Text segment:
One example is Miller Energy Resources of Knoxville, Tennessee, which made its entry into the Alaska oil and gas arena in December 2009 through Cook Inlet Energy, which took over an assortment of shut-in assets acquired out of the bankruptcy of California-based Pacific Energy Resources Ltd.
Since that time, Cook Inlet Energy has worked to restore production and to drill new wells.
Miller Energy has petroleum production of at least 6,000 barrels of oil equivalent per day, with about 4,000 boe per day from Cook Inlet, about 600 bpd net to Miller from the Badami oil field on the North Slope and a dab in Tennessee.
Miller Energy became involved at Badami in May when it entered into a binding deal to buy Savant Alaska LLC, the Badami operator, through which it will gain a roughly 67.5 percent operating interest in the Badami oil field on the North Slope, which has some 17,200 gross acres with eight producing wells.
Miller’s major Alaska producing assets are in Cook Inlet and include the West McArthur River oil field on the west side, the offshore Redoubt unit and the Osprey platform and the North Fork gas field on the southern Kenai Peninsula.
Oil field support activityWhen Alaska’s oil companies thrive, the state’s support industries also do well. Companies such as Arctic Wire and Rope Supply Inc., Pacific Pile & Marine LP, MagTec Alaska, Cook Inlet Tug & Barge, NC Machinery/Harnish Group, Opti Staffing Group and UIC Professional Services should see increases in their customer orders as well.
UMIAQ, a unit of UIC Professional Services, which employs about 200 professionals who offer a wide variety of services on the North Slope, including complete logistical support for exploration drilling field operations and facility development, is augmented with marine and logistic organizations within UIC. The company maintains strategic support bases in Alaska, including at Umiat and Point Barrow, plus a full range of remote camp services and staff.
MagTec Alaska is one oil field support company that provides equipment rentals and associated services on the North Slope and in Cook Inlet. Beyond the traditional oil field equipment rentals such as portable heaters, generators, light plants, man lifts, and zoom booms, MagTec provides a wide range of specialized portable buildings and fit-for-purpose job site buildings and equipment as well as full-service project support with personnel capable of servicing and maintaining the equipment onsite.

Information provided:
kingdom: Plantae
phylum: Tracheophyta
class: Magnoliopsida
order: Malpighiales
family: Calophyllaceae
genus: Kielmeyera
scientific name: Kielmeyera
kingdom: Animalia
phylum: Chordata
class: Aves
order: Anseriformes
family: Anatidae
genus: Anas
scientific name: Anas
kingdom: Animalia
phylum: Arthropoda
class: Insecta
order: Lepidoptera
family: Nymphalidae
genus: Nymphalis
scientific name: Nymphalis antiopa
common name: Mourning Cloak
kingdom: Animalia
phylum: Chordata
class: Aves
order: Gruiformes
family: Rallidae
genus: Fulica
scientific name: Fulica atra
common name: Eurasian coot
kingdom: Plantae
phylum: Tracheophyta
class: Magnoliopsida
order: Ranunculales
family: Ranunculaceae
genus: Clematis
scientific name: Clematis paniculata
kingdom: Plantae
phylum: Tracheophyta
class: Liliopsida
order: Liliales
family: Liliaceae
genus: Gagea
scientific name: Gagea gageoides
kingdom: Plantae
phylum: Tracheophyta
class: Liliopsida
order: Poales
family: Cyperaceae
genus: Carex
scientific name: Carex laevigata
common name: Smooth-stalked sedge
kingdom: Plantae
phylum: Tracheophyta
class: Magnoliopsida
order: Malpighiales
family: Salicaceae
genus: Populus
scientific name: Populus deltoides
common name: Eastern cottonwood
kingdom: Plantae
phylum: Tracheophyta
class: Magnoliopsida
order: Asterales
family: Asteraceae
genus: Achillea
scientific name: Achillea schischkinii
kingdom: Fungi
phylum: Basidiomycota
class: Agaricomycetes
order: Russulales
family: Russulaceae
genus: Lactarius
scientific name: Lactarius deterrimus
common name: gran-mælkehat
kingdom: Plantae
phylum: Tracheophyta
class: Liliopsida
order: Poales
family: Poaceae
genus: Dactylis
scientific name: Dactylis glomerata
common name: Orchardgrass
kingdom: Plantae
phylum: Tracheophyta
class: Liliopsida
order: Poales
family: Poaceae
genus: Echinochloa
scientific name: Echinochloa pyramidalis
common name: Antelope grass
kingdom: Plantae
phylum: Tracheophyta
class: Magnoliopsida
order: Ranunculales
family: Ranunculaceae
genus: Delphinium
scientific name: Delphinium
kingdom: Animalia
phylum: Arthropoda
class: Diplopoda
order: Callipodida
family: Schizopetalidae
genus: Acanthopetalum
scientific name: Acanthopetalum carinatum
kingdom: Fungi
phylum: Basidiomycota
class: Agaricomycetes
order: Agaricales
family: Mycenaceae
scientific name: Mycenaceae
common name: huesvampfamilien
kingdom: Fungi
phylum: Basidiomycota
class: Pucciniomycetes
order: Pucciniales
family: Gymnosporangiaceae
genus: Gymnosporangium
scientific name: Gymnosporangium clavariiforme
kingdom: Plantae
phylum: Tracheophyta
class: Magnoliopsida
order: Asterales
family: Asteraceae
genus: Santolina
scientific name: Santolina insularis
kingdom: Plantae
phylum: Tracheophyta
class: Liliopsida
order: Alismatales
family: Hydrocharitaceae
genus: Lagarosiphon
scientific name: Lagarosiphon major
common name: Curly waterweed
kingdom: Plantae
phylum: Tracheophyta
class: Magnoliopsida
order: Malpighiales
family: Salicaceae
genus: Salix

Activities:
- 1) Answer these questions using the passage on Alaska's oil industry:
(a) In what month and year did Miller Energy Resources enter the Alaska oil and gas arena?
(b) About what operating interest in the Badami oil field will Miller Energy gain through its deal to buy Savant Alaska LLC?
(c) About how many professionals does UMIAQ employ?
- 2) Pick up the passage on Alaska's oil industry after its last sentence and write the next few sentences.

Answers in order:
- 1)
(a) December 2009
(b) Roughly 67.5 percent
(c) About 200

- 2)
Growth for MagTec has taken a significant upswing as business development and operations on the North Slope increased. Supporting projects for Eni Petroleum at Oliktok Point and other prominent locations, MagTec has built a presence in Deadhorse that includes a new shop on a 6.5-acre pad, a 50-man single-status camp, 12 full-time rotating positions, and a fleet of more than 200 new heavy duty Ford pickup trucks.
While a large percentage of operations happen on the North Slope, MagTec has a significant presence on the Kenai Peninsula where it also supports Cook Inlet drilling operations.
Some companies are also encountering significant growth opportunities in the oil patch. For example Arctic Slope Regional Corp. in May reported its acquisition of Little Red Services Inc., a provider of “hot oil” and other well services on the North Slope for more than 30 years.
“It’s an exciting day for ASRC,” ASRC President and CEO Rex A. Rock Sr. said. “I believe the nature of LRS’ services positions the company for long-term growth as North Slope producers seek to increase production, as a result of oil tax reform.”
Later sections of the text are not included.